Д. Трояновский. Насколько я знаю, одним из ваших первых проектов как телевизионного продюсера был фильм о вашем учителе Феликсе Соболеве.
А. Роднянский. Соболев был совершенно удивительной личностью. Он был меньше всего похож на классического преподавателя — не расположен к мягкому, вдумчивому, толерантному отношению к ученикам. Это был очень яркий действующий режиссер, безоговорочный лидер студии «Киевнаучфильм». Ненавидимый, как это часто бывает, периферийной частью коллег, которые считали, что он несправедливо стяжал все привилегии и заслонил остальных своей известностью.
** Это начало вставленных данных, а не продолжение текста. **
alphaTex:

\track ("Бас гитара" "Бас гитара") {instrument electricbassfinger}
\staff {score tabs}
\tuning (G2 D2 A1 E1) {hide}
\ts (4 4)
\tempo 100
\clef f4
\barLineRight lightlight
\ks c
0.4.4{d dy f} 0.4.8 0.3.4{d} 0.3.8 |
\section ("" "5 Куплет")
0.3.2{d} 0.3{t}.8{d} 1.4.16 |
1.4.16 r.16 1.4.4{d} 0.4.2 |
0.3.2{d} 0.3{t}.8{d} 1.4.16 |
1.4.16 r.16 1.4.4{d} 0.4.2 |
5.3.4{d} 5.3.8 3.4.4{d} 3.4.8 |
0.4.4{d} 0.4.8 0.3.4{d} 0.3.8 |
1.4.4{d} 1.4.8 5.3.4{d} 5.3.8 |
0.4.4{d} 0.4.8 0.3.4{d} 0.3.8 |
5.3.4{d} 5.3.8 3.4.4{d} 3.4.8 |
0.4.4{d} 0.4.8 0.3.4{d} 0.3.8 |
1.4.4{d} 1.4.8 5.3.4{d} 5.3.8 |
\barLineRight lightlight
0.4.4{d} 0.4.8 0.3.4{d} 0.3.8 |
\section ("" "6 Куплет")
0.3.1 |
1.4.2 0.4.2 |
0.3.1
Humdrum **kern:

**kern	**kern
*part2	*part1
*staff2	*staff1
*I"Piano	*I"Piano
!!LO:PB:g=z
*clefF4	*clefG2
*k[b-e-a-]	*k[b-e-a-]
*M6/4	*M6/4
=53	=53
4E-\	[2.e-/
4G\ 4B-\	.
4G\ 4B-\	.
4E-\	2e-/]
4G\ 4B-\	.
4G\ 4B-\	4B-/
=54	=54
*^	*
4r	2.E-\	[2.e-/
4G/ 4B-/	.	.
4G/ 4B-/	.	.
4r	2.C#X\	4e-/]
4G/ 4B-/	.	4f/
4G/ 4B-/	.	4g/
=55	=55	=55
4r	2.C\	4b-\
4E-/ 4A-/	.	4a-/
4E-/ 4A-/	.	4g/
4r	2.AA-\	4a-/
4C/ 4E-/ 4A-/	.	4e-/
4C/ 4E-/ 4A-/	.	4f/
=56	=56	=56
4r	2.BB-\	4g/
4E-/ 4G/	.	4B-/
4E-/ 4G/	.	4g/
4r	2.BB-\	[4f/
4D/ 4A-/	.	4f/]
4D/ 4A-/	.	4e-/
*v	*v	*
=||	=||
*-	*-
Соболев жил сложной жизнью. Одиночка. Его друзьями были только члены его группы и немногие ученики, которые могли стать таковыми только в том случае, если относились к профессии режиссера так же, как он сам. Дискомфортно живущий, предельно взыскательный, страдающий из-за несоответствия реальности придуманному им образу идеального художника, он был абсолютно нетерпим как преподаватель: мог ругаться, даже обзывать учеников. Актер по первому образованию, владеющий механизмом мгновенного самозавода, до пены на губах он мог ругать чуть ли не матом пятерых несчастных студентов, которые в результате длительных отборов попадали в его мастерскую.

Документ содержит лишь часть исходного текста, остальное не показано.